La tendance végane n’en est maintenant plus une puisqu’elle a pris d’assaut le marché de la restauration. Les établissements montréalais populaires et même les chaînes de restauration rapide s’appliquent maintenant à rehausser la variété de leur menu en fournissant des options végétaliennes à leur clientèle.
« On a dépassé le temps où on servait tout simplement une salade à ceux qui ne consommaient pas de viande », confirme le responsable des communications et affaires publiques pour l’Association Restauration Québec, Martin Vézina. À la chaîne de restauration rapide A&W, on retrouve désormais le burger Beyond Meat, fait à partir de protéines végétales.
Selon le sondage Tendances 2019, effectué auprès de 500 professionnels et professionnelles de la cuisine au Québec, environ 42 % de l’échantillon affirme vouloir faire une place dans son menu pour un ou plusieurs plats sans protéines animales. Parmi les répondants et les répondantes, 18 % disent vouloir ajouter un plat végétalien dans leur menu.
Une tendance naissante, mais vouée à se répandre, selon M. Vézina. Il constate que ces options attirent également des gens qui sont omnivores ou flexitariens. Ce changement de menu est donc tout à fait naturel pour Martin Vézina. Les établissements ressentent une pression, mais n’y sont pas réticents et y voient une occasion de rehausser leur chiffre d’affaires en attirant une clientèle diversifiée. « La cuisine végane arrive en 5e position des Tendances 2019. Ça représente un début de tendance qui va assurément progresser », constate M. Vézina.
Montréal compte d’ailleurs son lot d’institutions offrant un menu exclusivement végane, du très convivial Aux Vivres, jusqu’au plus chic restaurant LOV. Ces endroits, devenus rapidement très populaires, ont contribué à propulser le régime végétalien vers toutes les tables.
Adhésion en hausse
« C’est un mouvement réel : les gens veulent diminuer leur consommation de viande et de produits laitiers », explique le directeur scientifique de l’Institut des sciences analytiques en agroalimentaire de l’Université Dalhousie, Sylvain Charlebois.
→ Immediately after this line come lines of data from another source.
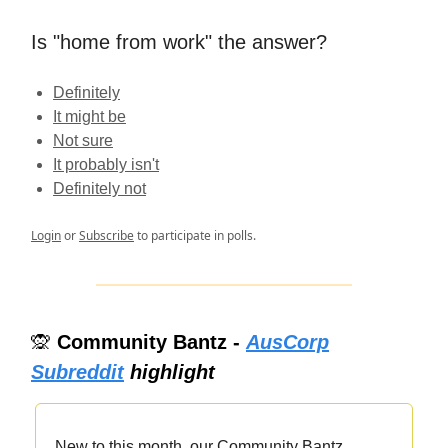
Is "home from work" the answer?
Definitely
It might be
Not sure
It probably isn't
Definitely not
Login
or
Subscribe
to participate in polls.
🙊
Community Bantz -
AusCorp
Subreddit
highlight
New to this month, our Community Bantz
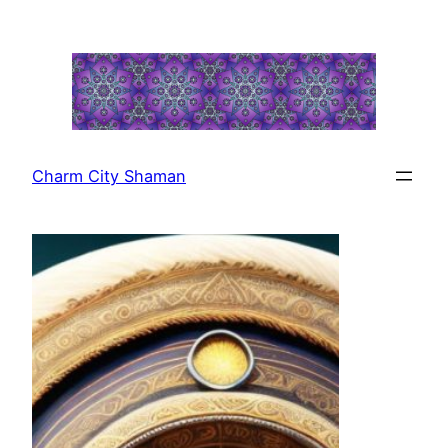
Skip
to
content
Charm City Shaman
« On estime qu’il y a environ 900 000 véganes au Canada, âgés pour la plupart de 39 ans et moins » confirme M. Charlebois. Le nombre d’adeptes du véganisme augmentera, puisqu’ils ont de plus en plus d’influence, gagnent plus d’argent et détiennent donc un pouvoir d’achat conséquent auquel s’intéresse le marché de la restauration et de l’alimentation. »
Il indique que la hausse significative du prix de la viande en 2014 a eu son rôle à jouer. « Oui, certains sont vegan, mais pratiquement 4 millions de Canadiens sont simplement flexitariens. Ce nombre dépasse la population montréalaise », avance-t-il. Les flexitariens, des végétariens décrits comme étant ouverts à la consommation occasionnelle de viande, sont une clientèle potentielle pour les restaurants et produits véganes.
Une diète au prix salé
M. Charlebois se dit toutefois préoccupé par les prix exorbitants d’une diète végétalienne, sous l’emprise du marketing. Ce mouvement est parfois traité comme une simple tendance lucrative. L’expert insiste sur le besoin de « démocratiser ce régime qui pour le moment reste dispendieux».
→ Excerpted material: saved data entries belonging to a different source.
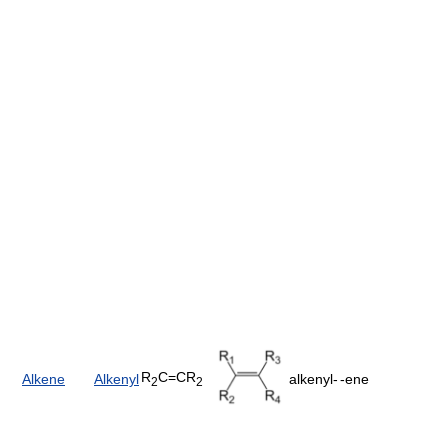
R
C=CR
Alkene
Alkenyl
alkenyl-
-ene
2
2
L’industrie de la viande, dans le but de rehausser son image et de s’adapter aux consommateurs et aux consommatrices, aurait avantage, selon M. Charlebois, « à se diversifier, à utiliser des protéines végétales populaires dans leur production, comme des lentilles, et à faire des associations de recettes. »
Le spécialiste de l’agroalimentaire affirme que « puisqu’on a normalisé le mouvement végane, les restaurants ressentent la pression de modifier leur menu. Il suffit d’avoir une personne végétalienne dans un groupe de dix pour influencer le choix du restaurant autour d’un établissement adapté à tous. Il y a 20 ans, l’option végane était peu appétissante, à présent elle est recherchée et pleine de saveurs. »
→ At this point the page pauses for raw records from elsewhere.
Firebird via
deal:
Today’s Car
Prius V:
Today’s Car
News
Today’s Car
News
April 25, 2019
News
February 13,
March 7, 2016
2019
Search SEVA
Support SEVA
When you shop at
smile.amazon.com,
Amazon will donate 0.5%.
Par contre, « le défi pour les restaurants qui désirent expérimenter la cuisine vegan, que ce soit dans la restauration rapide ou plus sophistiquée, c’est que l’approche par rapport aux saveurs est différente et les techniques le sont aussi », affirme la cheffe spécialisée dans la haute gastronomie végane et la production de fromage végétalien Chloé Robillard. « C’est un type de cuisine à part entière et il faut l’introduire de cette façon. C’est ce qui déterminera si l’ajout du plat végétalien sera un succès ou pas », ajoute-t-elle.